Cuomo Sets a Bad Example
Rottinghaus notes that scandals in general play differently during an era of polarized politics. Partisans are ready to call instantly for the head of an opponent, while trying to explain away sinners on their own side. Or they accuse the other party of hypocrisy for even bringing something up, having failed to purge their own people accused of similar things.When one side does everything it can to protect its leaders, it can start to seem self-defeating to go after your own. The ability to hang on thus becomes yet another symptom of polarization. “Talk to me about Cuomo after they arrest Trump,” read one tweet along these lines posted Monday.
One reason Northam was able to hold on two years ago was that the two other Democrats in statewide office got quickly wrapped up in scandals of their own. That left open the possibility the job of governor could fall to Kirk Cox, then the Republican House speaker. Instead, there was a sort of mutually-assured-destruction dynamic, with all three Democrats remaining in office.
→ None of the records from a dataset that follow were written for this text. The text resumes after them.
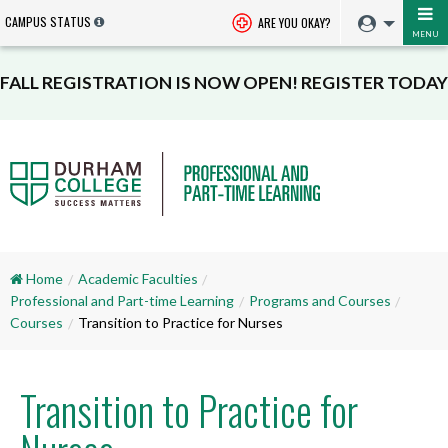
CAMPUS STATUS
ARE YOU OKAY?
MENU
FALL REGISTRATION IS NOW OPEN! REGISTER TODAY
Home
Academic Faculties
Professional and Part-time Learning
Programs and Courses
Courses
Transition to Practice for Nurses
Transition to Practice for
No matter the proximate cause, politicians are always reluctant to resign. Sometimes, they hold onto the job as a chip they can use to bargain with prosecutors. Often, they believe themselves indispensable to their own agenda. Generally, the same sort of ego that leads them to believe they will triumph on Election Day makes them think they can outlast whatever charges have prompted calls for their dismissal.
They’ve made superhuman effort to secure power, so it should come as no surprise they want to retain it. “You can’t really be forced to go, unless they impeach you,” says Walsh, the Rutgers professor.
Walsh notes that Cuomo’s statements and apologies sound transparently coached. He keeps insisting he never meant any harm, while recognizing that his intention matters less than how his words and actions were received.
Dougherty, who teaches at the University of Missouri, says that the focus should be less about Cuomo as an individual than the culture he created. She notes that sexual harassment occurs in every kind of occupation – in classrooms, in the fast-food industry, in the National Park Service. The media pays more sustained attention, however, when cases involve high-profile figures in two particular professions – the media itself and politics.
More shoes seem bound to drop, and Cuomo may be out of office by the end of the week. He faces a simultaneous scandal involving his administration downplaying the number of nursing home deaths.
For now, however, Cuomo insists he will not resign. If he does manage to hang on, that could provide a demonstration to other powerful men accused of harassment that they just might get away with it, too.